Contractors are confronting a one-two punch of higher material costs and worker shortages, a combination that is idling job sites and forcing developers to rework pro formas mid-build.
Industry gauges show building inputs rising from a year ago while crews remain hard to staff, a mismatch that is translating into slower timelines, contingency draws, and tougher conversations with lenders.
In the United States, producer-price data tracked by industry groups point to renewed pressure on key inputs this summer.
Building material prices in August were up from a year earlier, the second straight month of accelerating annual gains, according to a National Association of Home Builders review of federal figures.
The association said material prices rose 3.4% year over year in August, the fastest annual pace since early 2023, as categories like metals and asphalt firmed after a lull.
That backdrop helps explain why bids have crept higher even when commodity headlines look mixed.
Statistics Canada’s Building Construction Price Index reported a 3.7% annual increase for residential projects in the second quarter and 4.0% for non-residential, with quarterly gains picking up into mid-year as institutional and industrial work broadened.
Contractors say mechanical and structural packages are proving difficult to hold open for long, which increases the risk of change orders later in the build.
A late-August survey from the Associated General Contractors of America found worker shortages to be the most common cause of project delays.
Forty-five percent of firms reported delays tied to a lack of their own or their subcontractors’ workers, and nearly four in five said at least one job had been delayed over the past year. That shortage is not just about headcount.
Firms report gaps in specific trades, from concrete finishers to welders, which are harder to backfill without eroding productivity.
For housing developers already squeezed by financing costs, the timing is particularly painful. Efforts to accelerate supply collide with site realities, from longer procurement windows to off-site fabrication queues.

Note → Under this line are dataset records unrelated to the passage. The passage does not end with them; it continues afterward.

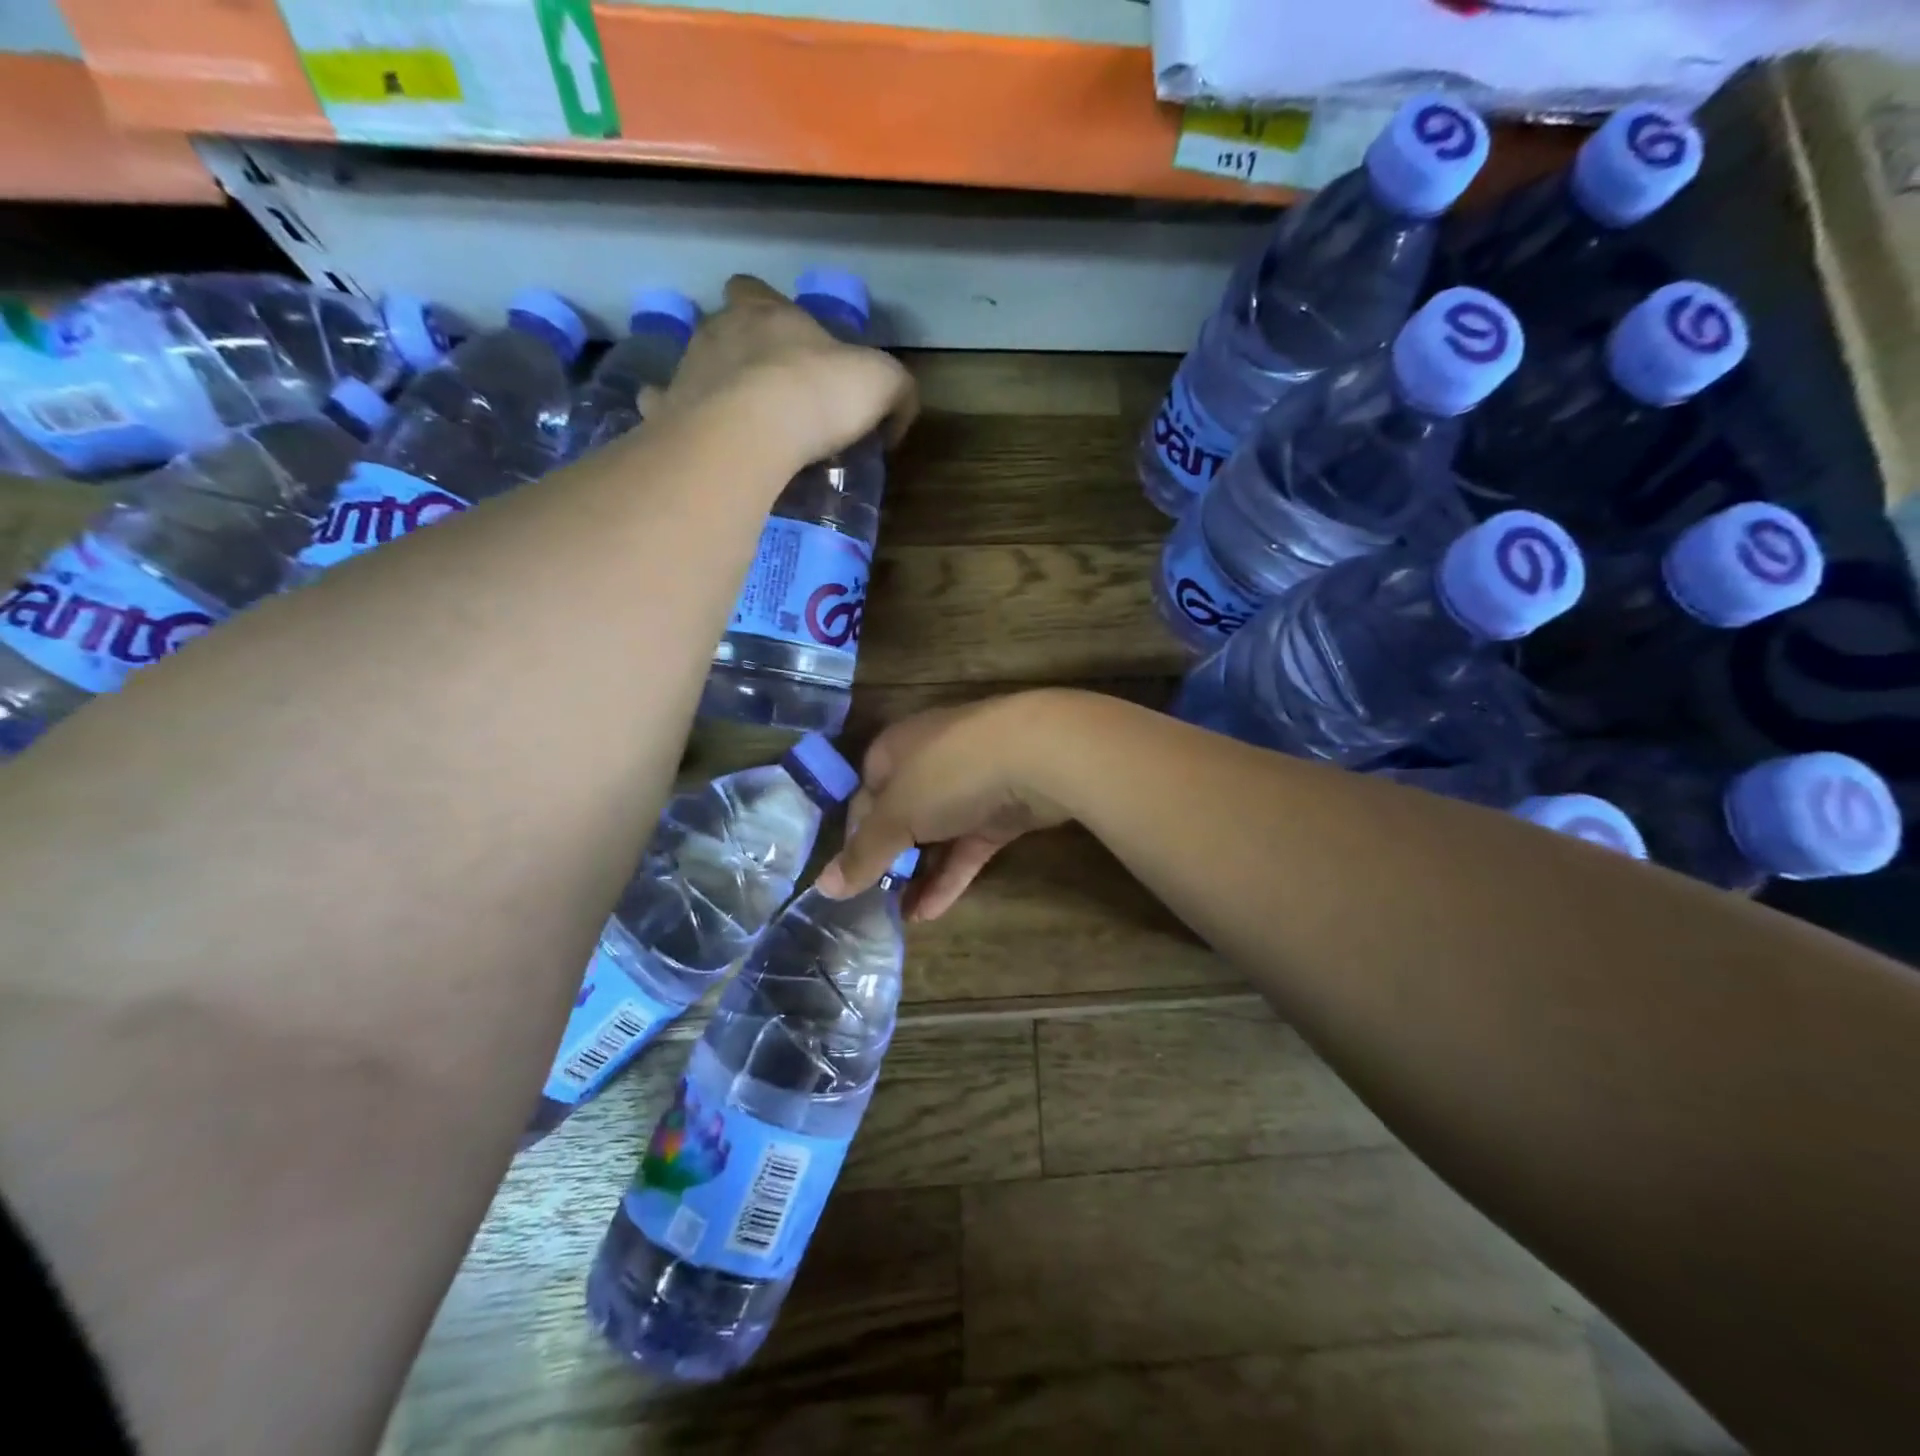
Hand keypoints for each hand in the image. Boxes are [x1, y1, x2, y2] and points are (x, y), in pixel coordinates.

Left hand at [647, 275, 917, 465]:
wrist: (750, 432)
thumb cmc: (817, 393)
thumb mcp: (881, 384)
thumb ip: (896, 392)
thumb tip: (896, 416)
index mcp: (766, 312)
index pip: (757, 290)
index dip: (769, 309)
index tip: (789, 341)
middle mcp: (718, 332)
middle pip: (721, 326)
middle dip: (738, 349)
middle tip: (765, 387)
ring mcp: (685, 372)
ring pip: (691, 367)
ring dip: (709, 386)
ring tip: (733, 422)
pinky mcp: (664, 414)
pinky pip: (661, 410)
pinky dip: (673, 420)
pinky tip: (690, 438)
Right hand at [816, 692, 1075, 919]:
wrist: (1038, 756)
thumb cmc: (950, 774)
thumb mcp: (896, 815)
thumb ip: (864, 854)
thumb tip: (824, 887)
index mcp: (895, 750)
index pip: (863, 797)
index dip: (854, 837)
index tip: (849, 878)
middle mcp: (929, 763)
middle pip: (900, 817)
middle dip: (889, 860)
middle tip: (874, 903)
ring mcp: (969, 787)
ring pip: (936, 836)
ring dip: (918, 875)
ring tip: (899, 918)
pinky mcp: (1001, 812)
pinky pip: (967, 848)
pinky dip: (949, 876)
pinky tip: (929, 913)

Builders trying to add capacity amid Canada’s housing crisis face the same pressures as U.S. peers and must lock pricing where they can, often with larger allowances for metal, concrete, and finishes.
Higher borrowing costs and lingering US inflation clues keep owners cautious on scope changes that used to pass underwriting with little friction.
Lenders are pressing for stronger contingencies and shorter validity windows on bids.
Some sponsors are splitting phases to reduce exposure to near-term escalations, while public owners are revisiting index-linked escalation clauses to keep procurements from failing.
In Canada, the federal government is trying to fast-track large builds through a streamlined pipeline as the Major Projects Office names early priorities.
Ottawa has also rolled out a tariff relief program that offers small cost breaks on some imported inputs for businesses in British Columbia.
Those steps may help margins at the edges, although scale effects depend on uptake and how quickly materials move through ports and distribution.
On the supply side, pricing remains lumpy across categories. Fabricators describe a tug-of-war between soft demand in pockets of commercial work and stickier costs for energy-intensive goods.
Electrical subcontractors are watching copper demand tied to grid upgrades and EV infrastructure, which can strain budgets even when headline commodity prices wobble.
Steel and cement quotes also vary by region, with freight and capacity constraints adding a second layer of volatility that makes guaranteed maximum price contracts harder to structure without wider bands.
Shorter holds force owners to choose between accepting higher contingencies now or risking rebids later at potentially worse levels.
The calculus is about preserving crew utilization and avoiding punitive liquidated damages when labor gaps or late deliveries push the schedule.
Until either input prices cool decisively or the trade pipeline deepens, the safest assumption for 2025 build calendars is longer lead times, leaner alternates, and more rigorous escalation language.